SAN SALVADOR – The Salvadoran Attorney General’s Office began on Friday the process of seizing real estate and other assets belonging to former President Tony Saca, who has admitted to embezzling more than $300 million in public funds during his 2004-2009 tenure.
The process began with Saca’s mansion on the slopes of the San Salvador Volcano, valued at more than $8 million, which was bought with public funds, Attorney General Douglas Melendez told reporters at the scene.
“I will do everything I can so that this building serves as a hospital for senior citizens or children,” he said.
Melendez said that the process of seizing the former president’s assets is being carried out simultaneously in several locations throughout the country.

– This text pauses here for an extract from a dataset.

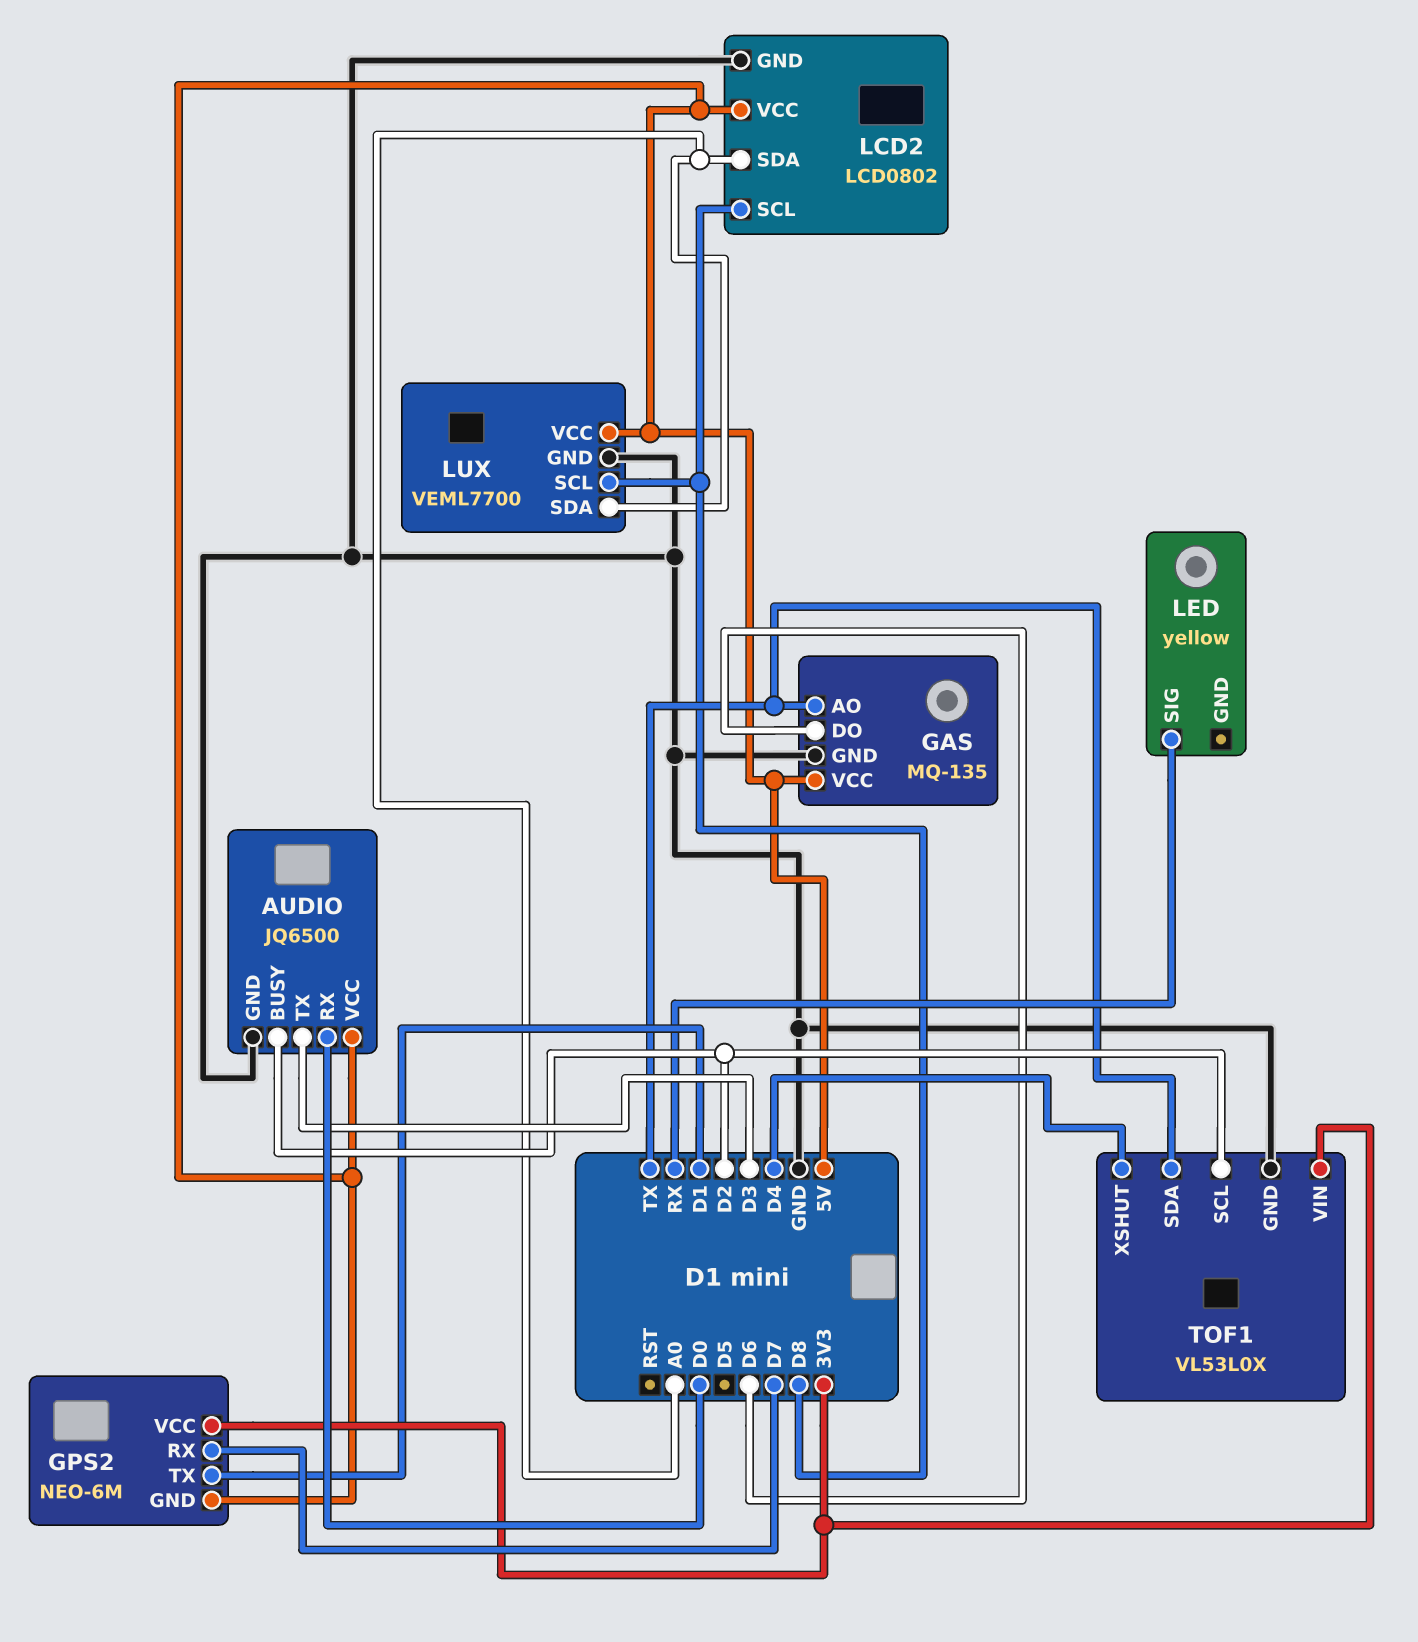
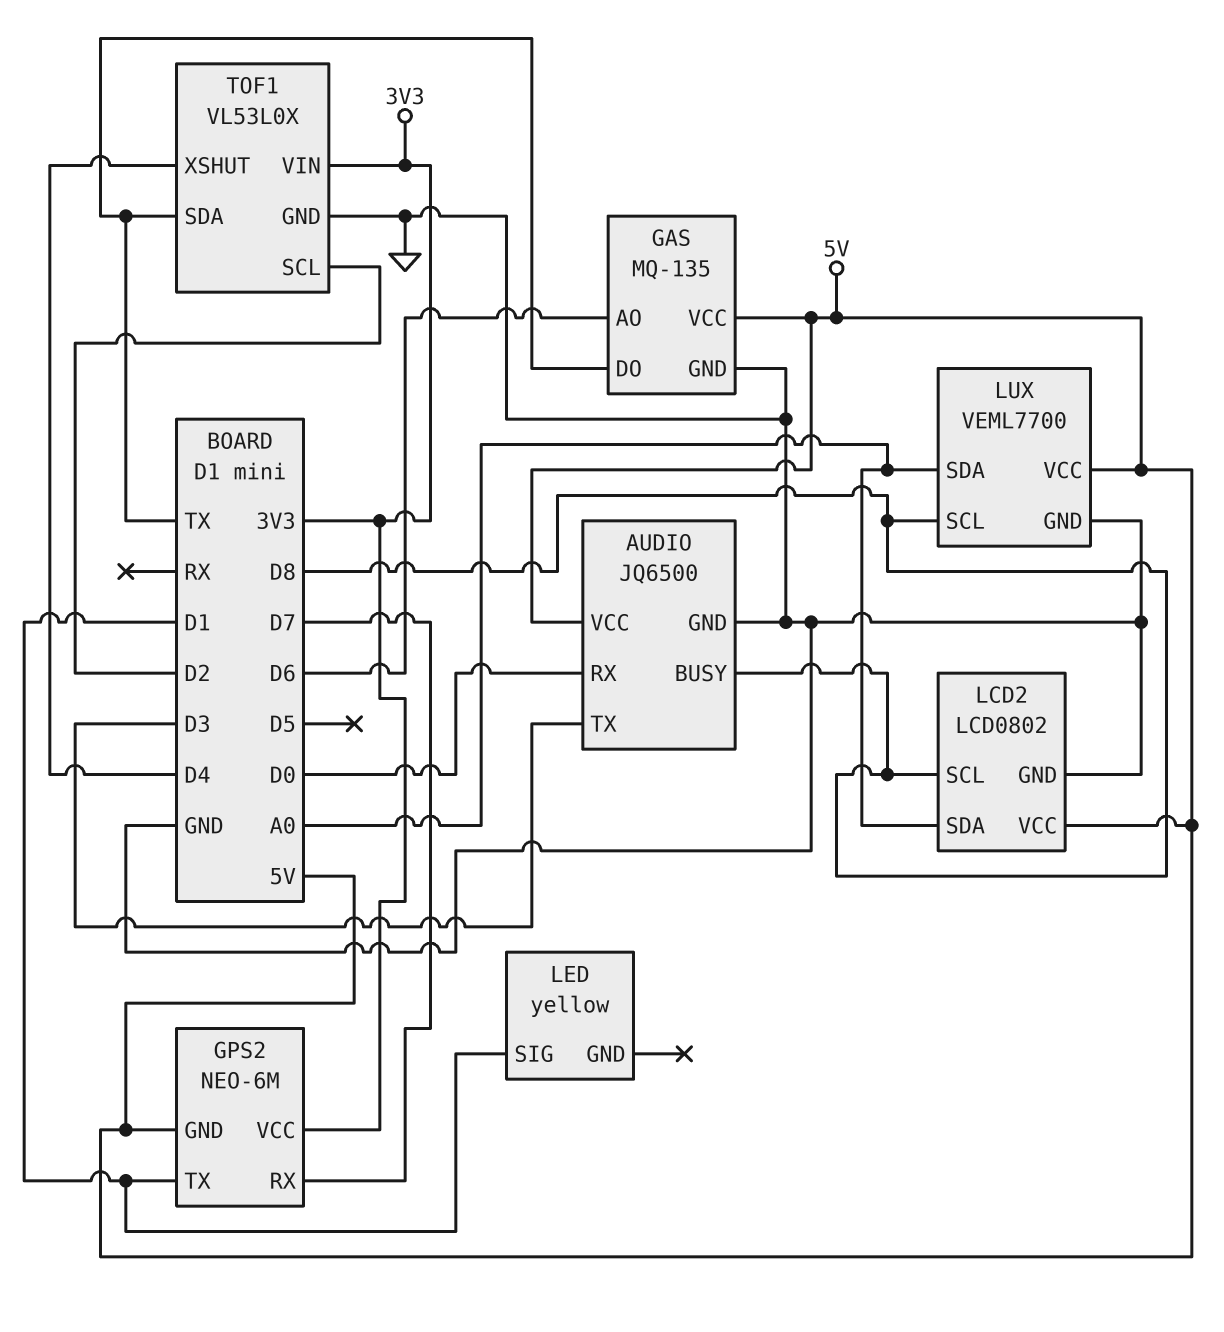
AUDIO pin BUSY: D2 -> D8
GAS pin AO: TX -> D6
GAS pin DO: D6 -> TX
LED pin SIG: RX -> D1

The assets set to be confiscated include 35 properties and 46 vehicles, as well as 86 radio frequencies allotted to stations owned by Saca.
Melendez said that the assets being seized could be worth as much as $40 million.
Saca confessed in court Thursday to having issued a regulation to facilitate the embezzlement.
“The regulation allowed me to ensure an apparent legality in the use of public funds and to seize funds for personal use and to deliver to other people,” he said before the judges.
Saca, who agreed to plead guilty in exchange for a shorter sentence, said that the money was transferred to 13 bank accounts by his then-private secretary Elmer Charlaix and two other presidential aides.
He declared that ARENA, the rightist party he led, received “several million dollars” from the public treasury.
Saca said that he also paid monthly “bonuses” of between $5,000 and $10,000 to Cabinet ministers and other senior officials.
With his confession, it is expected that the judges will sentence Saca to 10 years in prison, considerably less than the 30-year maximum.
His five co-defendants, including Charlaix, also concluded plea bargains with the prosecution.